Controversies come from the legitimacy of the idea, and whether it should be considered a sexual orientation or identity. Opposers of asexuality as a real thing, claim that it is a stage of sexual confusion in a teenagers life. Others claim that asexuals just haven’t found the right person, haven’t experienced sex yet and don’t know what they’re missing, or that they just aren’t sure of their orientation.


This term applies to those who are still exploring their sexuality, or are unsure of the label they fit into. It can also be used by those who do not wish to fit into an orientation or identity.

There is no know controversy over the topic because it is not an actual orientation, but an identity people take on while searching for what to identify as.



There are a lot of orientation/identities. You may not have known all of the ones listed above. Or maybe you did. The funny thing is: that’s not even all of them. What I don’t get is why anyone questions the legitimacy of any of them. Why would people identify as something that will only bring them discrimination? Even if you want to call it “just a phase” it’s still what that person identifies as.
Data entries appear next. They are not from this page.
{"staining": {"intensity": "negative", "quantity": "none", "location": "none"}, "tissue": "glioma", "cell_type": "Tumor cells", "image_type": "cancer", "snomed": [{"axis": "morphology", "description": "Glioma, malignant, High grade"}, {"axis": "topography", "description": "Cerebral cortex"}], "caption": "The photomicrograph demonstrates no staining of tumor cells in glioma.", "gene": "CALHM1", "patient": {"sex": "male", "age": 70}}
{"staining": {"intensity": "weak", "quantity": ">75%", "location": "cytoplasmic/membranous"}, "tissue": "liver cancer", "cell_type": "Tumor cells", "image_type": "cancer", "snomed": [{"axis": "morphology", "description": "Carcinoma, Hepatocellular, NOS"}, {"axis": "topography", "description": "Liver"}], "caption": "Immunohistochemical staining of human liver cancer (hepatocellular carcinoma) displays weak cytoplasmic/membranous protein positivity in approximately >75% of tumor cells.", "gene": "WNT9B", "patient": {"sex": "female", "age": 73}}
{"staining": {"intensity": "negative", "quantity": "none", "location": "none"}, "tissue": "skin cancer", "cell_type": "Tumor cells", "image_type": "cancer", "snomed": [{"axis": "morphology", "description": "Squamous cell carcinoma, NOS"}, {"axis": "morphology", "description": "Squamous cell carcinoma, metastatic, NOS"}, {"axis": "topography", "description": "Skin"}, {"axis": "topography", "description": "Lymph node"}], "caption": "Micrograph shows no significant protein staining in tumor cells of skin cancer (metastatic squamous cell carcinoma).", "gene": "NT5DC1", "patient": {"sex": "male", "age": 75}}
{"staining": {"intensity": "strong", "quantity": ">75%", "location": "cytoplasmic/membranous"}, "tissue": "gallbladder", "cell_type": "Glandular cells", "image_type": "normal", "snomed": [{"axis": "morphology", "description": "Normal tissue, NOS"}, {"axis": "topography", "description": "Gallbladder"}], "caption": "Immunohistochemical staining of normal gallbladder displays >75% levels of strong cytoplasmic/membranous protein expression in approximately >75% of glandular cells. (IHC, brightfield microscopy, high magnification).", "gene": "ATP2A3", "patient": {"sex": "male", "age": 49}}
That’s something you need to respect. Just because you don’t understand it, or you don’t know what it is, doesn’t mean it isn’t real. If someone told you that they follow the Baha’i faith, would you instantly disregard it as a made up religion? If you did, you’re wrong. It’s a real religion, small, but real. Just like there is no “one, true religion” there is no one, true orientation.

Whatever your sexual orientation/identity you are, that’s okay. There’s nothing wrong with it. I don’t need to know what you identify as to tell you that its okay because every orientation is okay. Every orientation is beautiful. Every orientation is normal. You are beautiful and you are normal.